In the North there was more social mobility due to the availability of cheap land to the West and a greater emphasis on industry. However, the North also had people that were typically downtrodden. Most of the early American settlers were Protestants, and they were afraid of the sudden influx of Catholic Irish and Germans in the period before the Civil War. By spreading rumors about what Catholics would do to American society, the power brokers in Northern business and politics managed to keep unwanted foreigners out of well-paying American trades. Many Irish were turned down for work because of their heritage. This anti-immigrant sentiment in the North also led to the formation of a political party, called the Know-Nothings. While the party was short-lived, xenophobia is still an unfortunate part of America today.
Is there any comparison you can make to the power brokers in the North at the time?
Why didn't the rest of the population use their numbers to impose a system more beneficial to the majority?
The system you are referring to is the institution of slavery (before 1865).

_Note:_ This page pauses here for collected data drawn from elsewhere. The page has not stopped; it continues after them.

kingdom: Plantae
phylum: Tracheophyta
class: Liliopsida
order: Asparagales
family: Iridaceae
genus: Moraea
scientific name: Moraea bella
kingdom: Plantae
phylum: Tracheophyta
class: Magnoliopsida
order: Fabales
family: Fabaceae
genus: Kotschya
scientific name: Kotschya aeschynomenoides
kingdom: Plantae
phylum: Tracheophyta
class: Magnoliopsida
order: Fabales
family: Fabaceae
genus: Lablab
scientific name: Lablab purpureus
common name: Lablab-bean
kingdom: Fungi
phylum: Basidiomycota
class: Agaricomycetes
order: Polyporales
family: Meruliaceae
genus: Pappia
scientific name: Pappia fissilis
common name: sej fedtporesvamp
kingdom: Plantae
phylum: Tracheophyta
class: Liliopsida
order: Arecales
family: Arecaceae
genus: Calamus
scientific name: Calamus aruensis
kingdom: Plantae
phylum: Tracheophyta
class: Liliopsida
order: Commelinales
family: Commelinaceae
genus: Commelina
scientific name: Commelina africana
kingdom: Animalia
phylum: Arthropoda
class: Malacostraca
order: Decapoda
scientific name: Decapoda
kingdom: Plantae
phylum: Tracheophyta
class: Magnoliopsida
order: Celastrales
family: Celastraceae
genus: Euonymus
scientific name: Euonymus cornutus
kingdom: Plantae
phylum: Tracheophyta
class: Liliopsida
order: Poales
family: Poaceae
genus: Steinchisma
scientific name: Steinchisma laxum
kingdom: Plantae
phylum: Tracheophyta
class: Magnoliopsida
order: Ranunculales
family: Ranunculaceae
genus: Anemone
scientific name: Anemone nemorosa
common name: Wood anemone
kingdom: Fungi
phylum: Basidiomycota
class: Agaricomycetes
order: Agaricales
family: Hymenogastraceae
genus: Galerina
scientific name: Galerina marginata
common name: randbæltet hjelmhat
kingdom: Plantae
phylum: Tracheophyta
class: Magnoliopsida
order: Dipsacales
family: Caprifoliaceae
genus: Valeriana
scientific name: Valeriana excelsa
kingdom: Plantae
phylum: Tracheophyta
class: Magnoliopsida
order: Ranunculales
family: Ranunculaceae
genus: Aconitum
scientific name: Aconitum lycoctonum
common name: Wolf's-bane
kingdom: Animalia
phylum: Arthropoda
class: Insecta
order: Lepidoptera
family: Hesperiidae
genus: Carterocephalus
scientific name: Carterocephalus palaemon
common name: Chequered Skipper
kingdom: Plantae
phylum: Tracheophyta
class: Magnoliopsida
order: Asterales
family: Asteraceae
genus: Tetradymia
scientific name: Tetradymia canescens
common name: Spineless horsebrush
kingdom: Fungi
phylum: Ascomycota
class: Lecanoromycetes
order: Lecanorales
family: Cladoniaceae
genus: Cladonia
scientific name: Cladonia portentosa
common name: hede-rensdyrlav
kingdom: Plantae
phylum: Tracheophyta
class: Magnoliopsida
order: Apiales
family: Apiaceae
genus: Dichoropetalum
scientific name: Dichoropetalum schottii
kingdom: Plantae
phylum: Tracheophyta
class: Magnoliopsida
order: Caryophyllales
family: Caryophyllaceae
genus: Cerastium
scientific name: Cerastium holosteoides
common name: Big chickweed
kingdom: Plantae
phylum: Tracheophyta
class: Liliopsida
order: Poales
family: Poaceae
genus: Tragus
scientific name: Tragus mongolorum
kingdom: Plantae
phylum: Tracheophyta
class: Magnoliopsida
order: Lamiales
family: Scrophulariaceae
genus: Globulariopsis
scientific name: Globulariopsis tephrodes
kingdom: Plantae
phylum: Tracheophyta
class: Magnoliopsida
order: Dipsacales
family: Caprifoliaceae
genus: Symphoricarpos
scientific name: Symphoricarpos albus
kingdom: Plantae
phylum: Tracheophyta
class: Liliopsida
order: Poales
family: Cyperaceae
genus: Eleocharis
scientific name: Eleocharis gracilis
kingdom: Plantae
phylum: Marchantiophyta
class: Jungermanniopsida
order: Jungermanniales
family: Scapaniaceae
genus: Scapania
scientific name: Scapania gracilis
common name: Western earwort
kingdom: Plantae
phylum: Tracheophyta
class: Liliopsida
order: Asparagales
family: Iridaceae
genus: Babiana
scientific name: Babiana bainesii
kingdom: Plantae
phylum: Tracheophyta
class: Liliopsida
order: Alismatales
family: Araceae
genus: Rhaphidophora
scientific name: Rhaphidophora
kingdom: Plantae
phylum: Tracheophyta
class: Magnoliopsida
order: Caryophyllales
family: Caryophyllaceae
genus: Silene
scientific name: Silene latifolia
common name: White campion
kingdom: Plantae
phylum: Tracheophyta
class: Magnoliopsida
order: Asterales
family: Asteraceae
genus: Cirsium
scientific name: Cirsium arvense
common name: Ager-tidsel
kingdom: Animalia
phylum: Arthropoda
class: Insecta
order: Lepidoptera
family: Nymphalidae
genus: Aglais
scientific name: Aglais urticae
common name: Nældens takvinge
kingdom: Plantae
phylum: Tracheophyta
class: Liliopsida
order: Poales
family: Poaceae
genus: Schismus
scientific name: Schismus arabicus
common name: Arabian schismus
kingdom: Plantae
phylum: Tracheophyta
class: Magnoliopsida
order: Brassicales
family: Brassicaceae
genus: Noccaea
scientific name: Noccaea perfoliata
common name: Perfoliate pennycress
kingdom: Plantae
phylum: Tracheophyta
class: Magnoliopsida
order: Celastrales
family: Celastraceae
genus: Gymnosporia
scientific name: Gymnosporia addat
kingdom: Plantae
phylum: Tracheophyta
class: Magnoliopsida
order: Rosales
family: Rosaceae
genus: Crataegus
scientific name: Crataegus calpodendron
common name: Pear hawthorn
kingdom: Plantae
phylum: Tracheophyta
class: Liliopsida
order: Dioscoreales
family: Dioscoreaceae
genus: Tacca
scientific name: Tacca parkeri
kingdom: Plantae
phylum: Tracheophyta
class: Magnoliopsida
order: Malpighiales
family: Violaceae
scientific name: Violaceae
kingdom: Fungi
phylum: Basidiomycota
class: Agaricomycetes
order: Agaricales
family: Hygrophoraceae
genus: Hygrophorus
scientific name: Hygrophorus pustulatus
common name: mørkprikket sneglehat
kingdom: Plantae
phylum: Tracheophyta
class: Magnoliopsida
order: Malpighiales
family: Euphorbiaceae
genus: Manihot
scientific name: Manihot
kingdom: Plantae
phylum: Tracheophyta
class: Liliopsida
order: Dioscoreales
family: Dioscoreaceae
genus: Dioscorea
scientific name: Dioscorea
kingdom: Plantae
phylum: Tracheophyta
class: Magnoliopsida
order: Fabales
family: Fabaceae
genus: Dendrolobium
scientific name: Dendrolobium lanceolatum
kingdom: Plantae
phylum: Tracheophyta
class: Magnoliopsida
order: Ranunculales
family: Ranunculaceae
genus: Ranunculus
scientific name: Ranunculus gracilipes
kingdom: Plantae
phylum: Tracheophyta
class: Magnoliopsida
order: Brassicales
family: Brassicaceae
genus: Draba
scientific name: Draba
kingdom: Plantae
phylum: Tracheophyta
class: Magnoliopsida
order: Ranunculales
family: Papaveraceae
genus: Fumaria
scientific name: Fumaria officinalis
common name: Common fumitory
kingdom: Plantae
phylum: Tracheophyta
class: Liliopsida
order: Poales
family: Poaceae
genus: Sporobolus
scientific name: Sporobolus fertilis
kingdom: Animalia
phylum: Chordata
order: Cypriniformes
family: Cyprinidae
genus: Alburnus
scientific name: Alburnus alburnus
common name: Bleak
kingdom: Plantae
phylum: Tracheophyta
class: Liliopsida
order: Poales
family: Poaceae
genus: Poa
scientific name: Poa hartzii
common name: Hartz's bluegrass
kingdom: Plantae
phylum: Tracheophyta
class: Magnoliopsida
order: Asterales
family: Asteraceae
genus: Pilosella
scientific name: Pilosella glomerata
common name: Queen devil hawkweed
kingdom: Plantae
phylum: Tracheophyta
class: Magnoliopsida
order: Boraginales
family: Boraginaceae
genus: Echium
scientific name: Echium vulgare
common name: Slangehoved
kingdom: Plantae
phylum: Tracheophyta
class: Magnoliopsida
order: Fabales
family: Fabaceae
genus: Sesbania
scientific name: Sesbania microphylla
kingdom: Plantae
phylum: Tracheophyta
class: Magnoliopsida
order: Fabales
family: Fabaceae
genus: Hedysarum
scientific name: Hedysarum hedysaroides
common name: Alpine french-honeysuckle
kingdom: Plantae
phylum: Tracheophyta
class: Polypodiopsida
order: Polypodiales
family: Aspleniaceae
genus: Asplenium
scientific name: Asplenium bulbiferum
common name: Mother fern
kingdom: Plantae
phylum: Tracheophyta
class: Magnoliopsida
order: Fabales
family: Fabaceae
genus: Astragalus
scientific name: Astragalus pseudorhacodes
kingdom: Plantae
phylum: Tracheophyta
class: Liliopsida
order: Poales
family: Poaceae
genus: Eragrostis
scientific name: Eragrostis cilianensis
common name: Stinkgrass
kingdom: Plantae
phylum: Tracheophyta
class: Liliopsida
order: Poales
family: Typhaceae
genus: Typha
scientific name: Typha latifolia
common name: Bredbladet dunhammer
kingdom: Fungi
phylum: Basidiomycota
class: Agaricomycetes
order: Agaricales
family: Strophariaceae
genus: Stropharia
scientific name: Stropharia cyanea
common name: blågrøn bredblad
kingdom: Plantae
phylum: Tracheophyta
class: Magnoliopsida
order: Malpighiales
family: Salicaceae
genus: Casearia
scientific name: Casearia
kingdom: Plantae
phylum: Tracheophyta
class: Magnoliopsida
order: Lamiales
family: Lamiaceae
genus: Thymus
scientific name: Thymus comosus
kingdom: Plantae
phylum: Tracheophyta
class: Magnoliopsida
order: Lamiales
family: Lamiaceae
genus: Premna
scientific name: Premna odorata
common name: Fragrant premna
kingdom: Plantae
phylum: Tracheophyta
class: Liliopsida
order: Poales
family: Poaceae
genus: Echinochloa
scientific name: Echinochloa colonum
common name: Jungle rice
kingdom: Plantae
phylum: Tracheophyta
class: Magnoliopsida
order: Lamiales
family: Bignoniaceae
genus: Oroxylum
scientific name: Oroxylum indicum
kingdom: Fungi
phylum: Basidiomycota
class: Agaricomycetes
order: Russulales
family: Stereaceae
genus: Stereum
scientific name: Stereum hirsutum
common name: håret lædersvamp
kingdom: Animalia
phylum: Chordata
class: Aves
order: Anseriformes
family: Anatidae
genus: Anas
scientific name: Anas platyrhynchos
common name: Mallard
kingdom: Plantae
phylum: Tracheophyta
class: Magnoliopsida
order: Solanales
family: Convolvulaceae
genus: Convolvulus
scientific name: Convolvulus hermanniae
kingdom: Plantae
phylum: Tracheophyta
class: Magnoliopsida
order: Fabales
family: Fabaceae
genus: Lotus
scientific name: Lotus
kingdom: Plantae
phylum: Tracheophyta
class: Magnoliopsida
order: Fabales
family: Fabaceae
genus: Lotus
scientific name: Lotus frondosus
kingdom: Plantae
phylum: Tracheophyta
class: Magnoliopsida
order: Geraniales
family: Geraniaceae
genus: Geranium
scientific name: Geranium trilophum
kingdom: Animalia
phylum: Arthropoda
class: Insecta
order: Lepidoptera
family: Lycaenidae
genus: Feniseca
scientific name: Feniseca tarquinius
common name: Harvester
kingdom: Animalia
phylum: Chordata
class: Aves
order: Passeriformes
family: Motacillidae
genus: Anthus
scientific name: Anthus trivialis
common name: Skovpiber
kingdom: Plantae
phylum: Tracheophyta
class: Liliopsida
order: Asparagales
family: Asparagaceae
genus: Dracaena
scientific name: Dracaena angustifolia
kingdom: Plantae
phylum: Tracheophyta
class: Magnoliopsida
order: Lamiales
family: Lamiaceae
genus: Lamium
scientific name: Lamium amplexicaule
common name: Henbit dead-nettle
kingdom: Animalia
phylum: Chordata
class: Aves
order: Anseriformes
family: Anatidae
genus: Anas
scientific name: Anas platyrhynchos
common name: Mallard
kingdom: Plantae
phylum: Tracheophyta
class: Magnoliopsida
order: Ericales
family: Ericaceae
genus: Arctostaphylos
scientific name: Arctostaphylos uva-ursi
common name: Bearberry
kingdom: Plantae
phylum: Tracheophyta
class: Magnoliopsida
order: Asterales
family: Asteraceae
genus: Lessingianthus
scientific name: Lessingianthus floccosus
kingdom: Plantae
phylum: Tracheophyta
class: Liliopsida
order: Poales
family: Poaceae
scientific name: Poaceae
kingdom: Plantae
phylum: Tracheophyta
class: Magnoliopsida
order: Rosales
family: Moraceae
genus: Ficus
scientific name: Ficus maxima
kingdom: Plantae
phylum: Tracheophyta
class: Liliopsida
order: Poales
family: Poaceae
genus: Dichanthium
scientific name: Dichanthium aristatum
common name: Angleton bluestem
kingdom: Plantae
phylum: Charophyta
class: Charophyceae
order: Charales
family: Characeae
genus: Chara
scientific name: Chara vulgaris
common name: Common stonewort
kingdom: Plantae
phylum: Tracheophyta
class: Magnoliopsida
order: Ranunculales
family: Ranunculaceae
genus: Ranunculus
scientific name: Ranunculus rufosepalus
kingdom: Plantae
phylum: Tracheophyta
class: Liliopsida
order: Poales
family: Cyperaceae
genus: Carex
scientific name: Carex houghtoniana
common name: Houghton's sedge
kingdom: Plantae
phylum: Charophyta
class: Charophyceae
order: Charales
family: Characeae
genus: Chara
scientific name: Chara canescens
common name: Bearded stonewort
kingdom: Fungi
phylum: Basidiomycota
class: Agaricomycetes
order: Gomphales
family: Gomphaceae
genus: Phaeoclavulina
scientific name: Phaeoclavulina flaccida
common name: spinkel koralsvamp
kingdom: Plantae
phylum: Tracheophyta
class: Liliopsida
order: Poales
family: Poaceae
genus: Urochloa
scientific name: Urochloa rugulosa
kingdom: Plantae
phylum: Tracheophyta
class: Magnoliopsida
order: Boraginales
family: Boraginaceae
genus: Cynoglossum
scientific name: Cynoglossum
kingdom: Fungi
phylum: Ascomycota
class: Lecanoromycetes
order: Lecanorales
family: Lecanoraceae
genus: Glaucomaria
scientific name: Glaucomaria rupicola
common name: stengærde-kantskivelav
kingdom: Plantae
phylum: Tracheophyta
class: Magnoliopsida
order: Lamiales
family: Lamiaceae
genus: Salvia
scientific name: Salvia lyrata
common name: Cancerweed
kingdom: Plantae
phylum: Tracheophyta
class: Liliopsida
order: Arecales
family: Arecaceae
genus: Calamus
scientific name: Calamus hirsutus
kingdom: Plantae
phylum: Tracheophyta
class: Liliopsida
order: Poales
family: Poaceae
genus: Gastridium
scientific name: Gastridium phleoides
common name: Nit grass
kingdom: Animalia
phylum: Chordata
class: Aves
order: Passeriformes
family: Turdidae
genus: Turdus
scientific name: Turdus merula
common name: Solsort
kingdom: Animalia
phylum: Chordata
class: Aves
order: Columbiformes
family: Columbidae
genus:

At the height of slavery, only about 5% of white southern families owned slaves. To perpetrate this system, the southern plantation owners co-opted poorer whites into supporting the system of slavery.
This cooperation goes back to Bacon's Rebellion of 1676, in which poor whites and former indentured servants revolted against the white elite. As a response, according to historians such as Edmund S. Morgan (author of American Slavery, American Freedom), the white elite instituted an increasingly harsh and inflexible color line that kept African-Americans enslaved and that gave poor whites a superior position to slaves in the social hierarchy. The elite also supported the movement of white settlers onto Native American lands; the restriction of white westward movement had been one of the causes of Bacon's Rebellion, and the southern states (and the federal government) supported encroachment on Native American lands into the 19th century with the policy of Indian Removal. If poorer whites were allowed to expand, they were pacified and less likely to revolt against the elite. Therefore, the color line was a tool that the white southern elite used to hold power before the Civil War.
Fear was another tool the southern white elite used to maintain their power and a reason why 95% of the population did not revolt against the system. Escaped slaves were generally shot, and slaves were beaten and treated cruelly to prevent their solidarity and to break their will. Families were routinely broken up, and most slaves, as documented in Frederick Douglass's autobiography, were prevented from learning skills, such as reading, that would allow them the means and the will to escape.
In the north, power brokers often used a religious or ethnic line to co-opt other whites into cooperating with them. For example, northern factory owners increasingly turned toward employing Catholic people from Ireland to work in their factories. The northern elite often stoked feelings of nativism, the belief that American-born Protestants from Northern Europe were superior to foreign-born Catholics and later (in the late 1800s) to Jews, Slavs, Italians, and other people from Southern and Eastern Europe. This system co-opted poorer whites into supporting the status quo.